28 jul. 2016

Padres e hijos - Iván S. Turguénev

Yevgueni Vasílich Bazárov, o Bazárov a secas por lo que a nosotros respecta, es un estudiante de medicina extremadamente inteligente y procaz que, siguiendo la ola del positivismo que se extendió por toda Europa en la la segunda mitad del S. XIX, mantiene una actitud extremadamente crítica e irreverente ante la realidad y las normas establecidas. Según su propia ideología, sólo el método científico permite conocer nuestro entorno y la sociedad en que vivimos, así que debido a su constante cuestionamiento de la misma se llama a sí mismo nihilista.
"El nihilista es un hombre que no acata ninguna autoridad, que no tiene fe en ningún principio ni les guarda respeto de ninguna clase, ni se deja influir por ellos."
El protagonista y uno de sus discípulos, Arkadi Kirsánov, comienzan el que se revelará a posteriori como un viaje iniciático por una Rusia que ya ha comenzado tímidamente a implantar reformas liberales, en concreto mediante la eliminación por parte de algunos nobles y terratenientes del régimen de semiesclavitud en que vivían los campesinos. El padre de Arkadi, Nikolái Petrovich Kirsánov, a quien primero visitan los dos nihilistas, es uno de ellos. Tras pasar varias semanas en la hacienda familiar y después de múltiples encontronazos con el tío de Arkadi, Pável Petrovich Kirsánov, los jóvenes se marchan a la ciudad aprovechando que un pariente influyente de los Kirsánov estará por allí una temporada. Una vez en la gran urbe, son invitados a una fiesta en honor a esta relevante figura del gobierno, en donde conocen a la bella y carismática Anna Serguéievna Odintsova, algo mayor que ambos pero de quien los dos se enamorarán.

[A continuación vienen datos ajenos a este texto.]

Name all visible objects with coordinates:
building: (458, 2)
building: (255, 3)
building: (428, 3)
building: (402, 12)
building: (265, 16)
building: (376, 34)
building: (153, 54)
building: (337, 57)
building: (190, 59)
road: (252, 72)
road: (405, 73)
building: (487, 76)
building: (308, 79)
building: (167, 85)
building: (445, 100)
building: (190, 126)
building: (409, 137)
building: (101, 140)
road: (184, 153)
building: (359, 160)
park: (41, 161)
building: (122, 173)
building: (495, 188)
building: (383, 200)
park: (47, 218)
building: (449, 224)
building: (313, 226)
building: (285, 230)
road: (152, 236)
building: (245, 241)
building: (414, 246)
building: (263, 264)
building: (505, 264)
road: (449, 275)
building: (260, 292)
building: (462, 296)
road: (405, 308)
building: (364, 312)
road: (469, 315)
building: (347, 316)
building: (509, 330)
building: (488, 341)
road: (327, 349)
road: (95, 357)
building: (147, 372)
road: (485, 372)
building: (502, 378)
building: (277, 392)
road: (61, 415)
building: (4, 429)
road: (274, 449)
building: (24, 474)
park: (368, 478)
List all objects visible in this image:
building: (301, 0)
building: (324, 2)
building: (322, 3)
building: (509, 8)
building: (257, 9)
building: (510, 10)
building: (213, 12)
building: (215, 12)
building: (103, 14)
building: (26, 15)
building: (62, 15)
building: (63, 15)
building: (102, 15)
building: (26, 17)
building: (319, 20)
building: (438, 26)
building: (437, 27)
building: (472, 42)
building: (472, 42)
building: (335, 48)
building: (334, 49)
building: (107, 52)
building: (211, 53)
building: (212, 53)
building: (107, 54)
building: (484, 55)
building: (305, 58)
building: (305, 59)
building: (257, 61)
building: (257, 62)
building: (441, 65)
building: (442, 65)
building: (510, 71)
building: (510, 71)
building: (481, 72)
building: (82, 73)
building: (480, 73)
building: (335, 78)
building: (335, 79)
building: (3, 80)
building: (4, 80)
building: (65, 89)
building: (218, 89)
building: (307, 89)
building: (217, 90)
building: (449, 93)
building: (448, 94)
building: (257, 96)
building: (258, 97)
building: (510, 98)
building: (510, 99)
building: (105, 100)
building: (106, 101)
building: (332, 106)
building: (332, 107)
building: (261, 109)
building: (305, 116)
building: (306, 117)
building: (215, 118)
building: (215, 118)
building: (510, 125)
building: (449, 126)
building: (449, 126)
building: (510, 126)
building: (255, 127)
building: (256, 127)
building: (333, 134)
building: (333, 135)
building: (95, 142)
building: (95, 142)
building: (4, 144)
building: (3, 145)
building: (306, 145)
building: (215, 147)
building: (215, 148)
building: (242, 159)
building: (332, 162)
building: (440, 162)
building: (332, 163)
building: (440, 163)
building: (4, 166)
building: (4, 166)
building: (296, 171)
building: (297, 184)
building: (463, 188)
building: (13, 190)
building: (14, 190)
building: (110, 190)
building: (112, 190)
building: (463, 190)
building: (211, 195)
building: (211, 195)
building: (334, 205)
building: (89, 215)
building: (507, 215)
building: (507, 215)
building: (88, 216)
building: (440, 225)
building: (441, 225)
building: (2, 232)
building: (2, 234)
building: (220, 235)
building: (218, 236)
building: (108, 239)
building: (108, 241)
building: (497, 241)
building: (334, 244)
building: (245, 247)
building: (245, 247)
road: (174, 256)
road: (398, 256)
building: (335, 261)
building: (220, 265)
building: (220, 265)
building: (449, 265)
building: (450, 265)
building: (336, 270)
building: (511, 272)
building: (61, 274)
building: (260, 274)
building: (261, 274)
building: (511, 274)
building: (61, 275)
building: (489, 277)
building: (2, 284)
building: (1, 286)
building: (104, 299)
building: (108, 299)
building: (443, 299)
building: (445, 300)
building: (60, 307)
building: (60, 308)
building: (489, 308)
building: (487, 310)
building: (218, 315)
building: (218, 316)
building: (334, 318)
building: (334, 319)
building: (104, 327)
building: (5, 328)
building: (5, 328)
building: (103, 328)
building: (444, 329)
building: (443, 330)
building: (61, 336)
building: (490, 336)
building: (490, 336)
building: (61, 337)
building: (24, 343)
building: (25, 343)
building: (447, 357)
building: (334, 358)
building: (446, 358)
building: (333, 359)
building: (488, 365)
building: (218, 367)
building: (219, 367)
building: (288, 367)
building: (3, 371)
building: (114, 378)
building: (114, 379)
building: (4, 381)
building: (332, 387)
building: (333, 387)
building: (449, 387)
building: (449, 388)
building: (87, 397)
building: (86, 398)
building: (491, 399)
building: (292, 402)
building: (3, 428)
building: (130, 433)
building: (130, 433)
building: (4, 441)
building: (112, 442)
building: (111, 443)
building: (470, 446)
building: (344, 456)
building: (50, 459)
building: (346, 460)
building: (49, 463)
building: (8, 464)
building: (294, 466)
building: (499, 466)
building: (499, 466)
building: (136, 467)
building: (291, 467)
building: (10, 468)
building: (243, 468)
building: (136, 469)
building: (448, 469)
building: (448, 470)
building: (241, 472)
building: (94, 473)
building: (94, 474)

La joven viuda les invitará a su casa en el campo y será en la residencia de la Odintsova donde Bazárov tendrá que enfrentarse a la realidad más física e incontrolable del ser humano, cayendo perdídamente en el romanticismo que más detesta, como se espera del gran iconoclasta que pretende ser.

Padres e hijos es mi toma de contacto con la obra de Iván S. Turguénev. Desde el punto de vista temático, he de reconocer que todo el supuesto conflicto generacional y el choque provocado por las diferentes visiones del mundo entre unos y otros me ha parecido bastante inocente en tanto en cuanto las cuestiones sobre las que se plantea están más que asumidas siglo y medio después. Por tanto la primera parte, basada en constantes enfrentamientos dialécticos en casa de los Kirsánov, me ha resultado algo floja. Sin embargo, cuando la acción se traslada a casa de la rica y joven viuda Odintsova la trama da un giro de 180º y se centra en el conflicto personal de Bazárov ante el amor, cuya existencia no niega ni ignora, aunque sí lo considera un sentimiento carente de relevancia en el nuevo mundo al que necesariamente se ha de evolucionar. A partir de entonces el texto me ha parecido una verdadera maravilla, plagado de dolor, de felicidad, de intensidad, de rechazo, con extraordinarias descripciones de la turbación y el desconcierto de un personaje arrogante que se pensaba en control de la situación y se encuentra de repente con el barro de la realidad más simple llegándole hasta el cuello. Una situación deliciosa por la amargura que transmite desde la sencillez de ideas más absoluta.

Independientemente de mi falta de interés sobre los problemas sociales y éticos planteados al principio de la trama, hay que admitir que como documento histórico sobre al rusia zarista el libro es imbatible. Por otro lado la prosa del autor ruso es pulcra, limpia, impecable. Todas las ideas se exponen con un lenguaje sencillo y directo, con una claridad aplastante. Los diálogos son auténticas joyas que me han sorprendido por lo fácilmente que me han emocionado. Como resultado, los capítulos caen a una velocidad de vértigo, haciendo que la lectura sea una auténtica gozada. Volveré a leer a Turguénev, no tengo ni la más mínima duda. Más reseñas de este libro en Solo de libros y Club de catadores, este último con un extensísimo post que revela información de la trama más allá de la estrictamente necesaria, diría yo.